HCI: Could you give an example of what you are talking about from your own platform?
Smith: We are going to provide information about a particular patient based on the data we have, and through artificial intelligence we will serve up information that a patient may have not only substance use disorder, but could have chronic kidney disease or could have diabetes. And it's going to be really important for that provider of care to have that information served up to them. But that interaction between the human and the human is going to help us precisely clarify that the information is correct, and then take the right next step.
It will require a human to have the empathy to allow that that other human to disclose information about their condition. That won’t come just through reading the artificial intelligence. I think that IA will lead to better interactions between humans, which will lead to better outcomes. I think we all need to think about how we empower that human through the intelligent assist, to get to the better care versus circumventing that important engagement.
HCI: Another prediction was that drug chains and other retailers will continue to focus on end-to-end care delivery. You have some experience in that area from working at CVS Health. Could you talk a little bit about this prediction?
Smith: Prescription dispensing represents a real-time and regular engagement opportunity between a pharmacist and an individual. Many of these patients with chronic conditions are engaging with pharmacists more than they're engaging with their physicians.This represents a really significant opportunity to drive outcomes and consumer behavior change. I think you're going to see large retail pharmacies further leaning into that as they create a vertical integration with everything from insurance to physician care. These retailers that are also insurers that are also providers of care will be rethinking how the overall value chain will be organized, and how they can best drive outcomes in the communities that they're in to drive better outcomes and cost trends.

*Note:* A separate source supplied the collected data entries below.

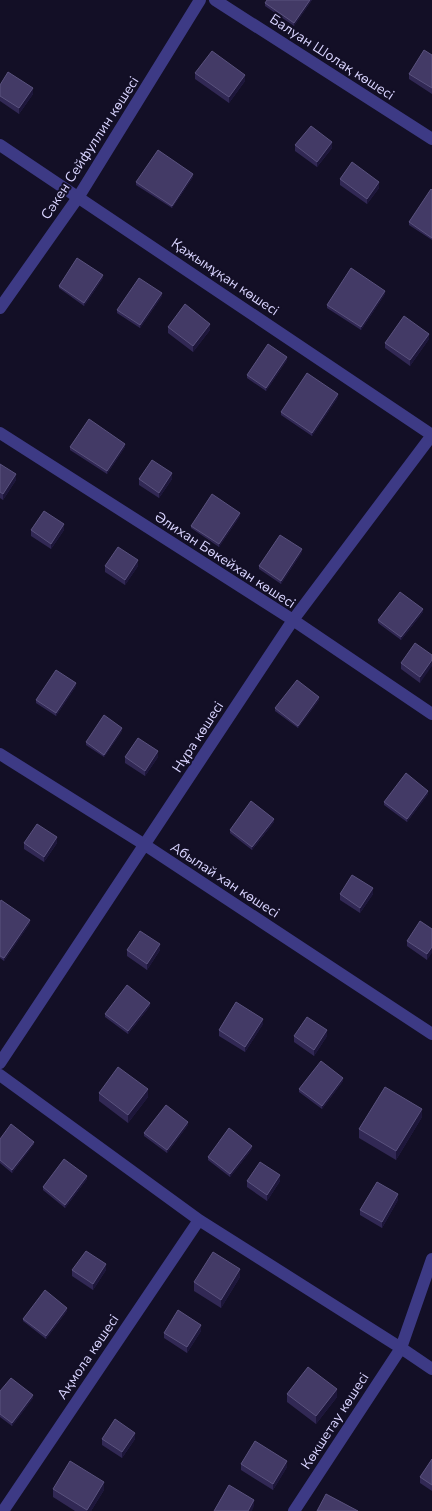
<svg xmlns="http://www.w3.org/2000/svg" width="432" height="1511" font-family="'Nunito Sans',sans-serif">
<style>
.lines{fill:none;stroke-linecap:round;stroke-linejoin:round}
.minor{stroke:#3d3a85;stroke-width:12}
.wall{fill:#312854}
.shaded-wall{fill:#1d163a}
.building{fill:#433a66;stroke:#5a527e}
.labels{text-anchor:middle;dominant-baseline:central;stroke-width:4;stroke-linejoin:round;paint-order:stroke}
.street-label{font-size:14px;fill:#d9d4ff;stroke:#130f26}
</style>
<rect width="100%" height="100%" fill="#130f26"/>
<g class="lines">
<path class="minor" d="M215,0L432,139
M0,145L432,435
M0,308L79,196L200,0
M0,433L293,620L432,714
M0,754L145,845L432,1034
M0,1063L293,620L432,435
M0,1075L199,1220L401,1348L432,1369
M3,1511L199,1220
M294,1511L401,1348L432,1259"/>
</g>
<path class="wall" d="M267,0H312L294,26L265,6V3Z
M432,55V94L409,79V74Z
M195,73L245,81L229,103L195,79Z
M0,85L33,94L19,114L0,101Z
M295,145L332,148L317,167L295,151Z
M193,177L172,208L136,185V182Z
M340,179L379,188L367,204L340,185Z
M432,190V240L409,225V222Z
M103,278L84,306L59,288V286Z
M385,294L361,330L327,308V305Z
M162,296L140,328L117,313V310Z
M168,327L210,330L193,352L168,333Z
M429,339L410,366L385,348V343Z
M287,360L266,391L247,378V375Z
M338,397L312,436L281,415V412Z
M70,447H125L107,474L70,450Z
M0,464L16,480L3,500L0,498Z
M139,479H172L159,498L139,485Z
M240,516L219,547L191,528V526Z
M31,530H64L51,549L31,536Z
M302,552L281,584L259,569V566Z
M105,566H138L125,585L105,572Z
M423,612L401,640L378,623V620Z
M432,655L420,683L401,669V663Z
M76,686L56,716L36,703V700Z
M319,700L298,728L275,711V708Z
M122,731L104,757L86,745V742Z
M125,757H158L145,776L125,763Z
M428,794L407,822L384,805V802Z
M274,822L252,850L230,833V830Z
M24,843H57L44,862L24,849Z
M340,894H373L360,913L340,900Z
M0,902L30,923L4,961L0,958Z
M432,929L427,960L407,946V941Z
M127,950H160L147,970L127,956Z
M150,1006L128,1034L105,1017V1014Z
M263,1024L245,1052L219,1036V1030Z
M294,1036H327L314,1056L294,1042Z
M343,1081L322,1109L299,1092V1089Z
M99,1093L148,1097L128,1123L99,1101Z
M422,1117L396,1160L359,1138V1129Z
M188,1125L167,1153L144,1136V1133Z
M0,1139L34,1144L12,1173L0,1163Z
M252,1149L230,1177L208,1160V1157Z
M87,1179L65,1208L43,1190V1187Z
M247,1181H280L267,1201L247,1187Z
M398,1200L382,1228L360,1215V1210Z
M72,1270H106L93,1290L72,1276Z
M240,1277L221,1308L194,1291V1282Z
M67,1311L46,1339L23,1321V1319Z
M201,1331L187,1353L164,1338V1333Z
M0,1391L33,1398L12,1426L0,1417Z
M287,1394L337,1397L316,1424L287,1402Z
M102,1439H135L122,1458L102,1445Z
M432,1459V1491L420,1483V1477Z
M241,1464L287,1467L273,1490L241,1470Z
M53,1489L104,1490L91,1511H75L53,1497Z"/>
<path class="shaded-wall" d="M310,0H312L294,26V23Z
M245,75V81L229,103V97Z
M33,88V94L19,114V108Z
M332,142V148L317,167V162Z
M193,174V177L172,208V206Z
M379,182V188L367,204V199Z
M103,275V278L84,306V303Z
M385,291V294L361,330V327Z
M162,293V296L140,328V325Z
M210,324V330L193,352V346Z
M429,334V339L410,366V360Z
M287,357V360L266,391V388Z
M338,394V397L312,436V433Z
M125,444V447L107,474V471Z
M172,473V479L159,498V493Z
M16,474V480L3,500V494Z
M240,513V516L219,547V544Z
M64,524V530L51,549V544Z
M302,549V552L281,584V581Z
M138,560V566L125,585V580Z
M423,609V612L401,640V637Z
M432,660V666L420,683V677Z
M76,683V686L56,716V713Z
M319,697V700L298,728V726Z
M122,728V731L104,757V755Z
M158,751V757L145,776V771Z
M428,791V794L407,822V819Z
M274,819V822L252,850V847Z
M57,837V843L44,862V857Z
M373,888V894L360,913V908Z
M30,920V923L4,961V958Z
M160,944V950L147,970V964Z
M432,947V953L427,960V954Z
M150,1003V1006L128,1034V1031Z
M263,1019V1024L245,1052V1047Z
M327,1030V1036L314,1056V1050Z
M343,1078V1081L322,1109V1106Z
M148,1089V1097L128,1123V1115Z
M422,1109V1117L396,1160V1151Z
M188,1122V1125L167,1153V1150Z
M34,1142V1144L12,1173V1170Z
M252,1146V1149L230,1177V1174Z
M280,1175V1181L267,1201V1195Z
M87,1176V1179L65,1208V1205Z
M398,1194V1200L382,1228V1222Z
M106,1264V1270L93,1290V1284Z
M240,1269V1277L221,1308V1300Z
M67,1308V1311L46,1339V1336Z
M201,1325V1331L187,1353V1347Z
M337,1389V1397L316,1424V1416Z
M33,1395V1398L12,1426V1423Z
M135,1433V1439L122,1458V1452Z
M287,1461V1467L273,1490V1484Z
M104,1482V1490L91,1511H87Z
M254,1500V1506L252,1511H248Z"/>
<path class="building" d="M267,0H310L294,23L265,3Z
M424,50L432,55V88L409,74Z
M212,51L245,75L229,97L195,73Z
M8,72L33,88L19,108L0,96V85Z
M311,126L332,142L317,162L295,145Z
M158,150L193,174L172,206L136,182Z
M352,162L379,182L367,199L340,179Z
M431,189L432,190V238L409,222Z
M77,258L103,275L84,303L59,286Z
M351,268L385,291L361,327L327,305Z
M139,278L162,293L140,325L117,310Z
M185,304L210,324L193,346L168,327Z
M404,316L429,334L410,360L385,343Z
M268,344L287,357L266,388L247,375Z
M307,373L338,394L312,433L281,412Z
M89,419L125,444L107,471L70,447Z
M152,460L172,473L159,493L139,479Z
M0,464L16,474L3,494L0,492Z
M212,494L240,513L219,544L191,526Z
M44,511L64,524L51,544L31,530Z
M280,535L302,549L281,581L259,566Z
M118,547L138,560L125,580L105,566Z
M400,592L423,609L401,637L378,620Z
M415,643L432,655V660L420,677L401,663Z
M56,670L76,683L56,713L36,700Z
M297,680L319,697L298,726L275,708Z
M104,715L122,728L104,755L86,742Z
M138,738L158,751L145,771L125,757Z
M406,773L428,791L407,819L384,802Z
M251,801L274,819L252,847L230,830Z
M37,824L57,837L44,857L24,843Z
M352,875L373,888L360,908L340,894Z
M1,900L30,920L4,958L0,956V902Z
M420,921L432,929V947L427,954L407,941Z
M140,931L160,944L147,964L127,950Z
M127,985L150,1003L128,1031L105,1014Z
M236,1002L263,1019L245,1047L219,1030Z
M307,1017L327,1030L314,1050L294,1036Z
M321,1061L343,1078L322,1106L299,1089Z
M118,1067L148,1089L128,1115L99,1093Z
M385,1087L422,1109L396,1151L359,1129Z
M166,1105L188,1122L167,1150L144,1133Z
M11,1124L34,1142L12,1170L0,1160V1139Z
M229,1128L252,1146L230,1174L208,1157Z
M64,1159L87,1176L65,1205L43,1187Z
M260,1162L280,1175L267,1195L247,1181Z
M377,1182L398,1194L382,1222L360,1210Z
M86,1251L106,1264L93,1284L72,1270Z
M213,1252L240,1269L221,1300L194,1282Z
M45,1290L67,1308L46,1336L23,1319Z
M178,1310L201,1325L187,1347L164,1333Z
M308,1367L337,1389L316,1416L287,1394Z
M11,1378L33,1395L12,1423L0,1414V1391Z
M115,1419L135,1433L122,1452L102,1439Z
M255,1441L287,1461L273,1484L241,1464Z
M432,1459V1485L420,1477Z
M70,1461L104,1482L87,1510L53,1489Z
M229,1485L254,1500L248,1511H214Z
M326,1494L358,1511H317Z"/>
<g class="labels">
<g class="street-label">
<text transform="translate(332 57) rotate(33)">Балуан Шолақ көшесі</text>
<text transform="translate(90 148) rotate(-57)">Сәкен Сейфуллин көшесі</text>
<text transform="translate(225 277) rotate(34)">Қажымұқан көшесі</text>
<text transform="translate(225 560) rotate(33)">Әлихан Бөкейхан көшесі</text>
<text transform="translate(198 737) rotate(-57)">Нұра көшесі</text>
<text transform="translate(225 880) rotate(33)">Абылай хан көшесі</text>
<text transform="translate(88 1357) rotate(-56)">Ақмола көшесі</text>
<text transform="translate(335 1421) rotate(-57)">Көкшетау көшесі</text>
</g>
</g>
</svg>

HCI: The final prediction involves value-based care continuing to scale up and the need for providers to take on downside risk in order for it to really take off.
Smith: Sometimes I may be on an island suggesting that value-based care is seeing momentum, but I do believe it will continue to see more scale and be more relevant, particularly in the government programs, and I think it's for three reasons. One is you're going to continue to see a significant increase in the number of people covered by Medicare as the Boomer generation ages into retirement. Second, CMS has this goal of 100 percent of Medicare beneficiaries and a majority of Medicaid enrollees to be in value-based arrangements by 2030. Third, the increasing percentage of providers’ patient panels being in government insurance. Value-based care is relevant in those government-funded programs and populations. For providers to participate in the value-based care financial model, they will need to eventually take downside risk if they're going to drive really material outcomes for their respective businesses going forward. The reason is that payers are only willing to share material upside with providers that are willing to take downside risk.
I think that as more health systems see a larger percentage of their patient panel being in government pay, you're going to continue to see their clinically integrated networks embracing value-based care in a way that's going to drive better outcomes.